A few months ago, that rainy day finally arrived. I discovered that there were actually five pieces of paper in the book. The first was a crumbly clipping from an ancient New York Times Book Review. It was a review of yet another Dickens guidebook, The London of Charles Dickens by E. Beresford Chancellor. That book is not yet on my shelf – I need to find it!
The next piece of paper was a stationery card bearing a Midtown Manhattan address. “My Dear Dr. Berg,” it read in a florid, authoritarian script, “This book is crisp, complete and correct. Yours sincerely, Hattie G. Frankel.” A cursory Google search on Ms. Frankel informed me merely that she was involved in a 1914 lawsuit involving bequeathed property, and that she owned an automobile in that same year. Obviously, though, she knew her Dickensian “rambles.”
The other three papers were marconigrams. Marconigrams were sent shore to ship and ship to ship by a wireless telegraph. The messages were handwritten in pencil on red and white paper. All three of these marconigrams were dated Aug. 16, 1924, and were “handed in” in New York. They were addressed to “Dr. A. A. Berg” aboard the Majestic, the largest ship on the sea in the 1920s and the jewel in the White Star Line’s transatlantic crown.
“Meant to introduce friend Tinsley May. Please meet her aboard. Bon voyage. Sam Levy,” read one. “Bon voyage and safe return to you and your brother. Hope you enjoy well-earned rest.
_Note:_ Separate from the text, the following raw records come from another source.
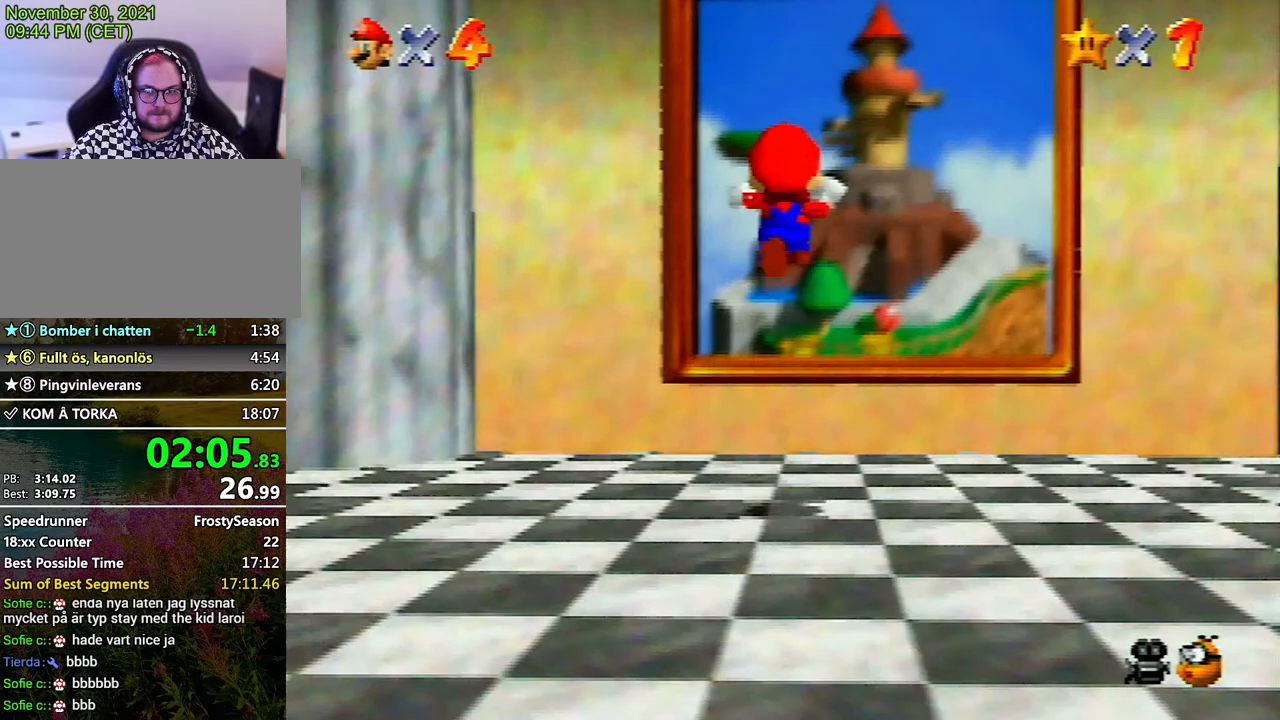
{"buttons": ["Z"], "left_stick": "up", "events": []}
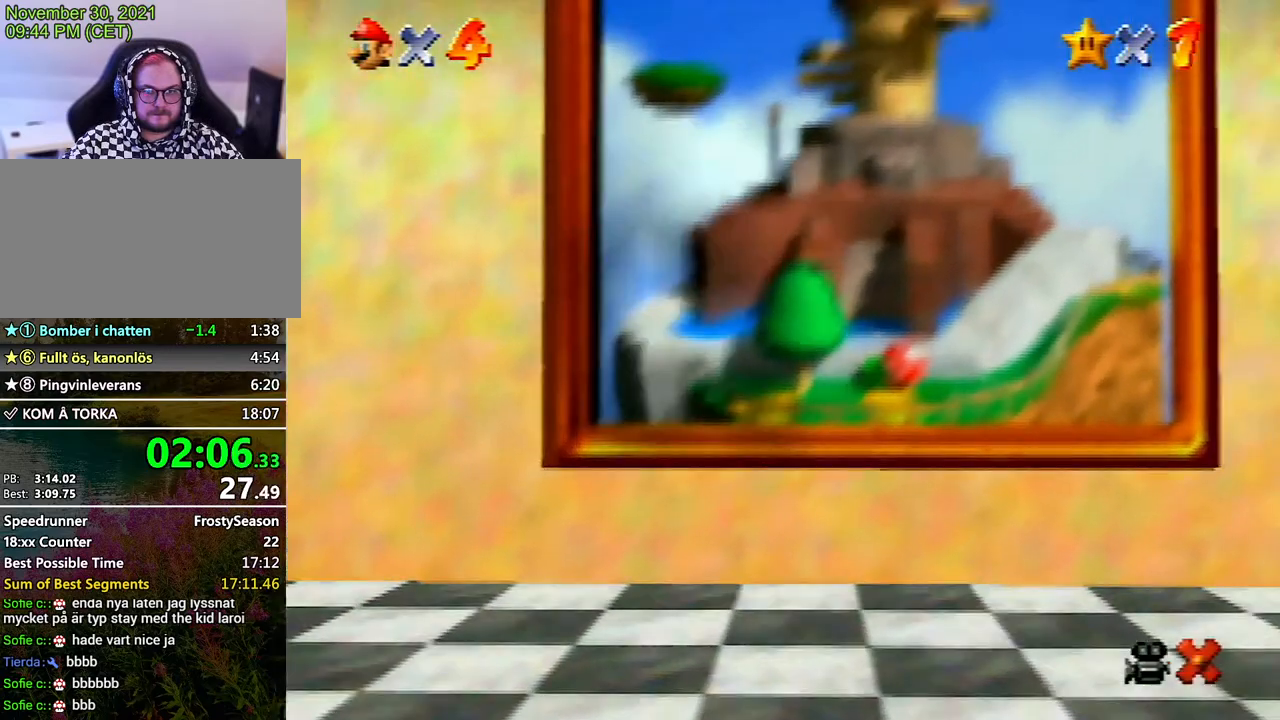
{"buttons": [], "left_stick": "center", "events": [[100, "left_stick", "center"], [333, "Z", "up"]]}
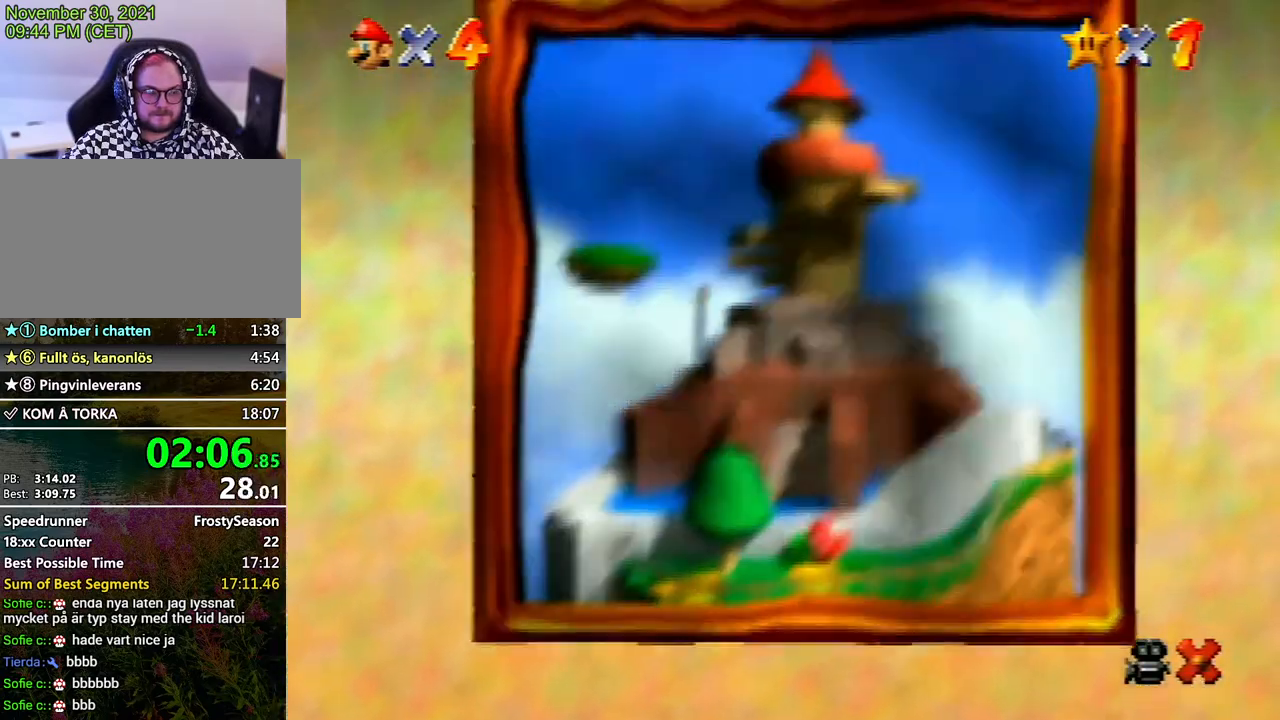
{"buttons": [], "left_stick": "center", "events": []}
Jaches,” said another. And the last one stated: “Greetings from us to you. Mary Rose, Dannie, Amy Goodinsky, Devore and Enoch.”
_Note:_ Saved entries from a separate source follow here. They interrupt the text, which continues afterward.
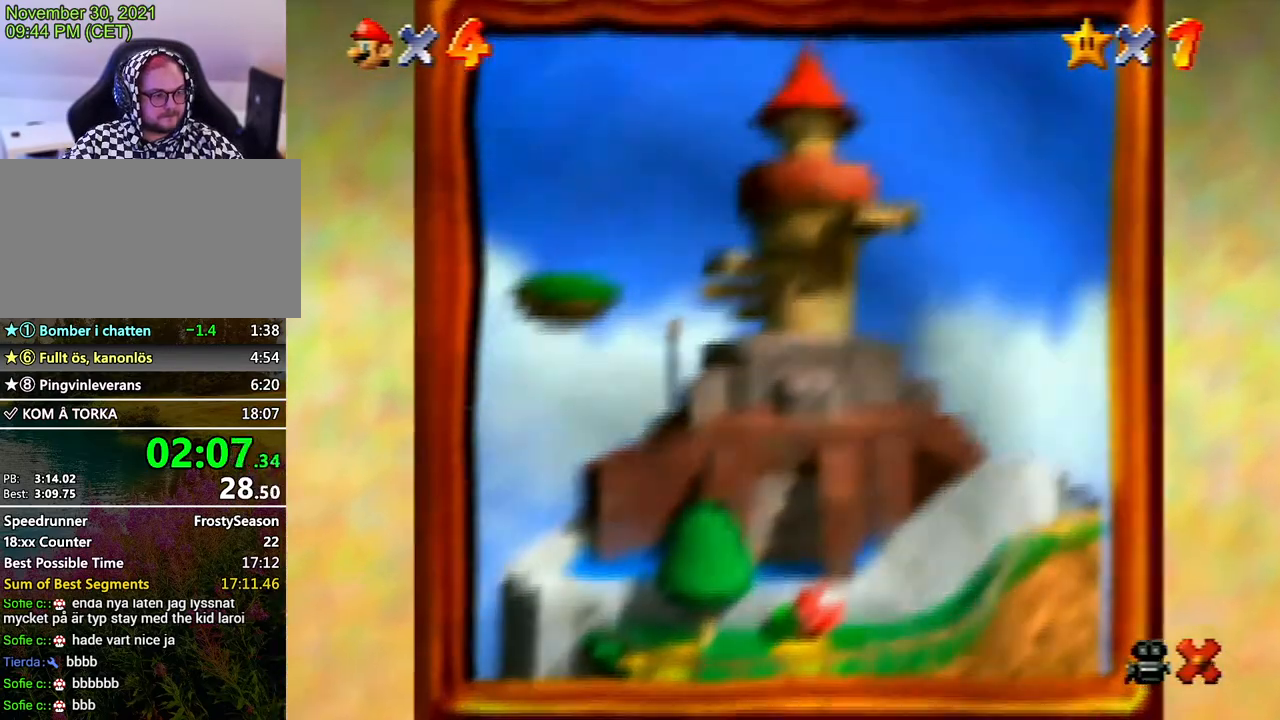
{"buttons": [], "left_stick": "center", "events": []}
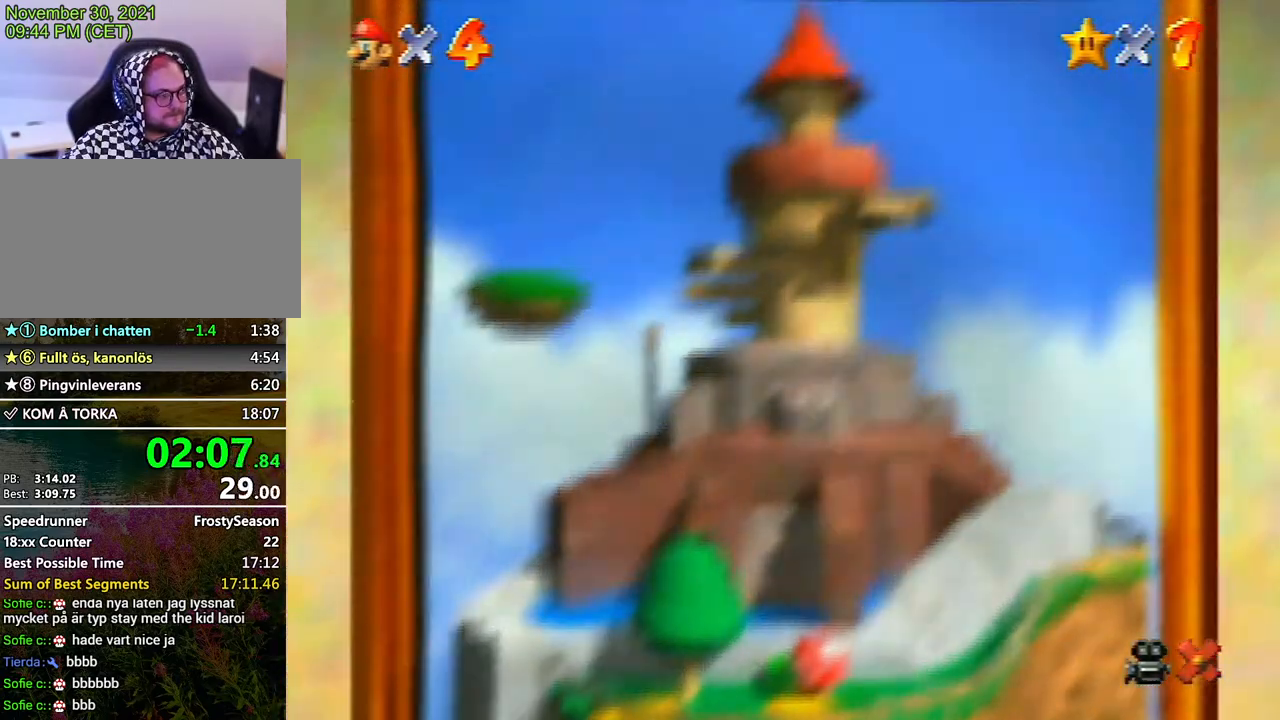
{"buttons": [], "left_stick": "center", "events": []}
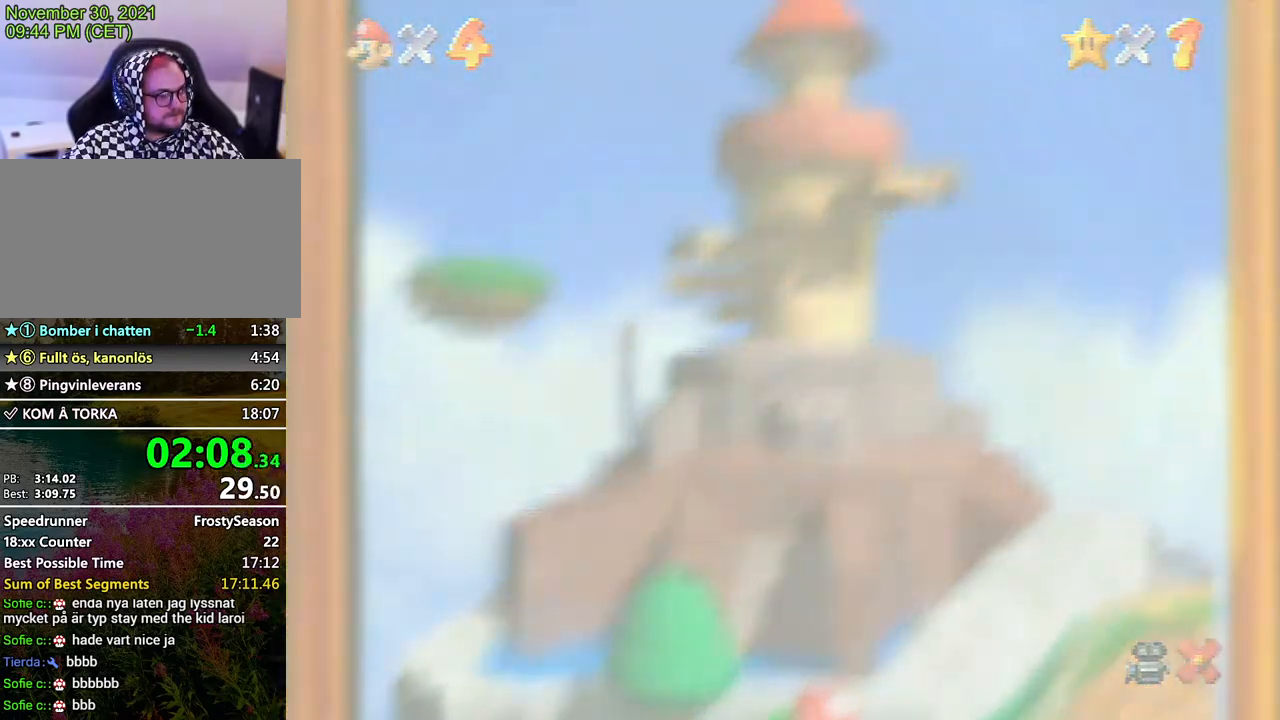
{"buttons": [], "left_stick": "center", "events": []}
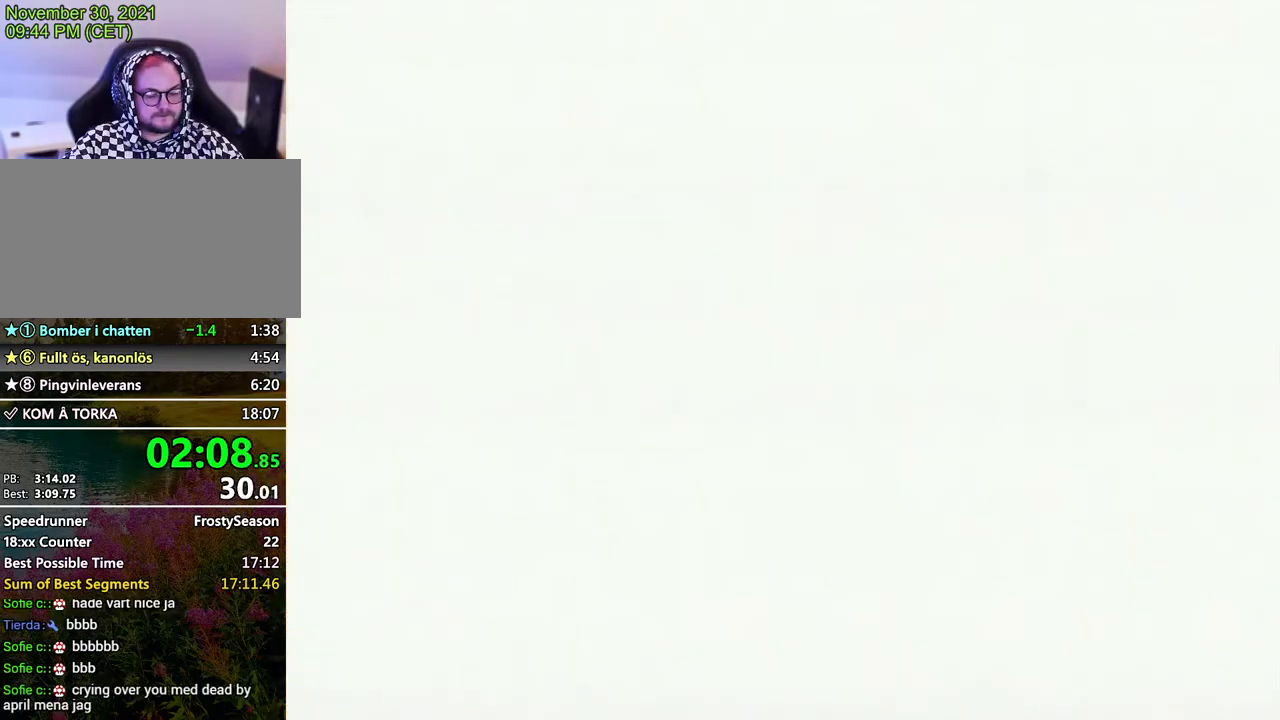
{"buttons": [], "left_stick": "center", "events": []}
A quick search on the Internet led me to find a Tinsley May who lived from 1891-1974, but not much about Dr. Berg’s message-sending friends. That left Dr. Berg himself.
He was easy to find. Albert Ashton Berg was born in New York City in 1872 and died in 1950. A photograph in an online text of Colon and Rectal Surgery shows him as a rather dapper man with a high, starched collar, pointed beard and glasses. A long-time surgeon at Mt. Sinai Hospital, “he is credited with having performed the first gastrectomy for peptic ulcer disease in the United States,” the book says. Interesting enough, but a sentence further down really caught my eye. “Along with his brother, he amassed a library of 50,000 rare volumes of English and American literature.” Fascinating! One of the marconigrams had mentioned his brother.
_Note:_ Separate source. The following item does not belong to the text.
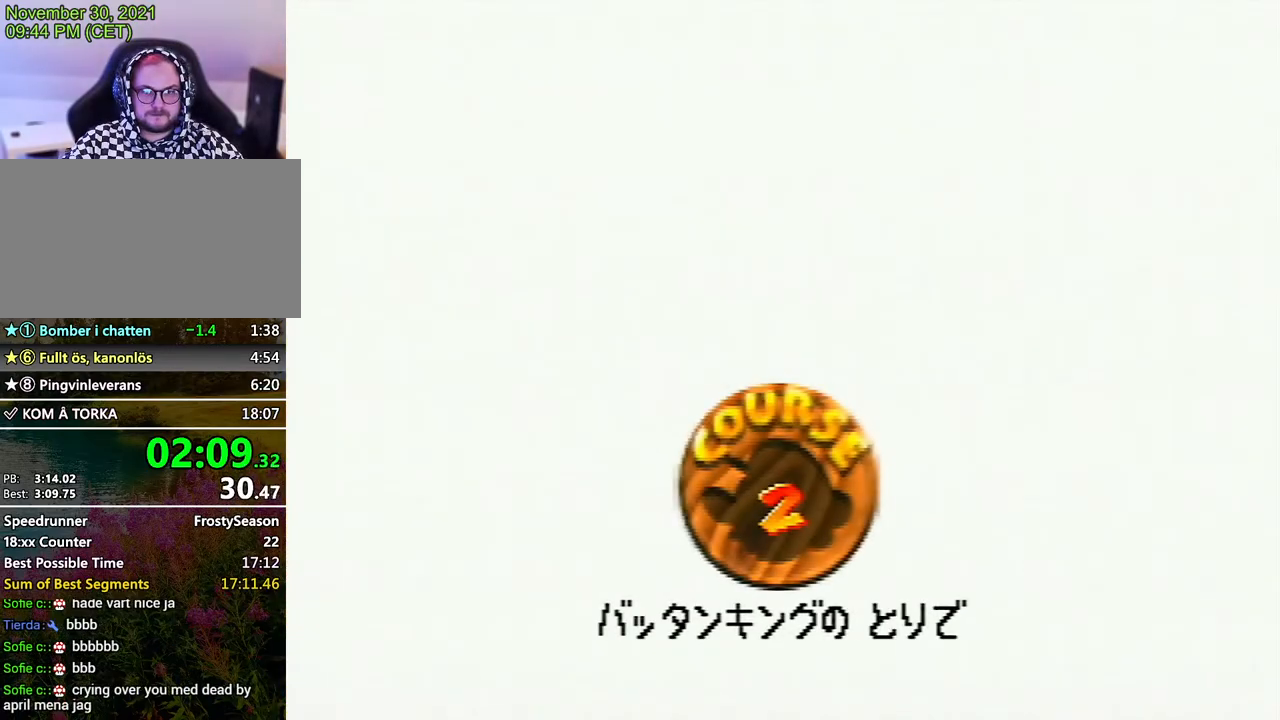
{"buttons": ["A"], "left_stick": "center", "events": [[500, "A", "down"]]}
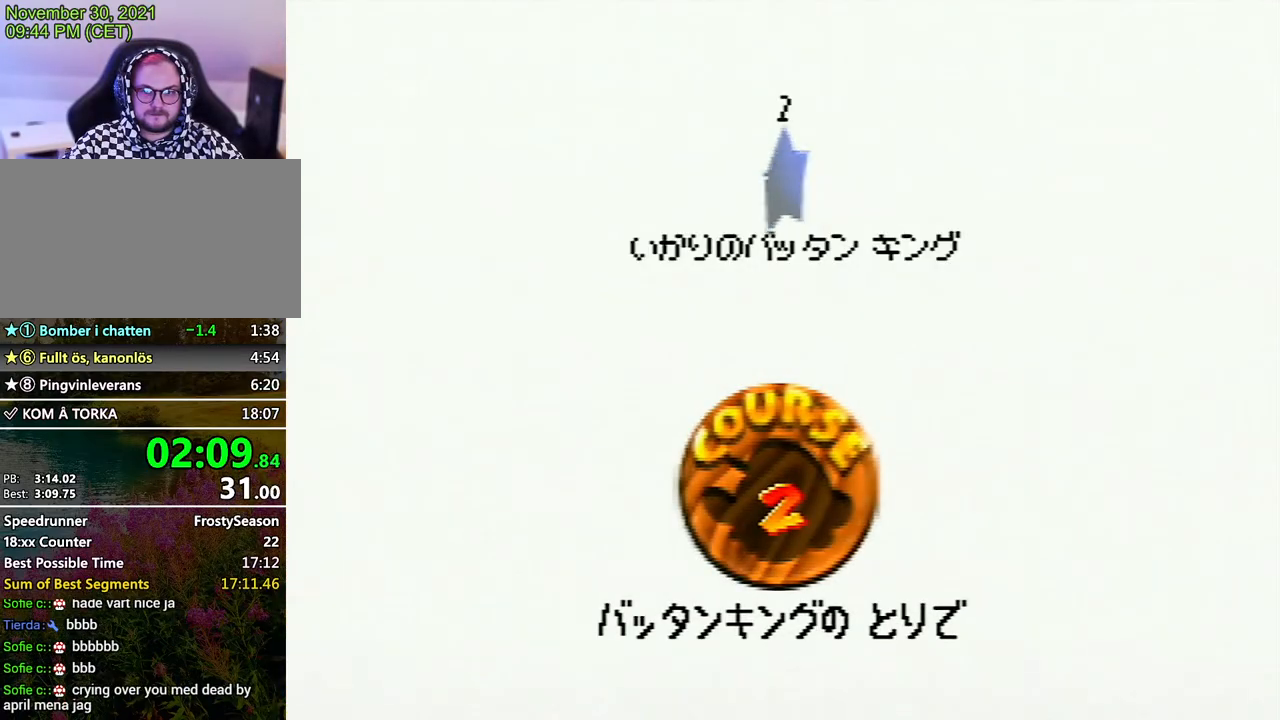
{"buttons": [], "left_stick": "center", "events": [[67, "A", "up"], [167, "A", "down"], [300, "A", "up"]]}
And then I found it. There, on the New York Public Library’s website, I read information about the Henry W. and Albert A. Berg Collection of English and American Literature. The collection was gifted to the library in 1940 by Albert, in memory of his brother. According to the website, “The original collection, confined primarily to Charles Dickens and William Makepeace Thackeray, with selected highlights of English literature, numbered 3,500 items.” The collection includes rare and first editions of Dickens’ novels, as well as the author’s diaries and a prompt copy that he used for public readings of A Christmas Carol.
Now, when I crack open The London of Dickens, I think about Dr. A. A. Berg. A hard-working, pioneering, Dickens-reading New York surgeon taking a vacation with his brother to visit Dickens’ England. At home, they had thousands of books. Yet Hattie G. Frankel presented him with this volume, which he took onboard with him. Did he read the book, cruising in luxury across the wide ocean, planning his Dickensian rambles? I’d like to think so. After all, the first line of Walter Dexter’s preface reads, “This is a book for the fireside, or the deck-chair.”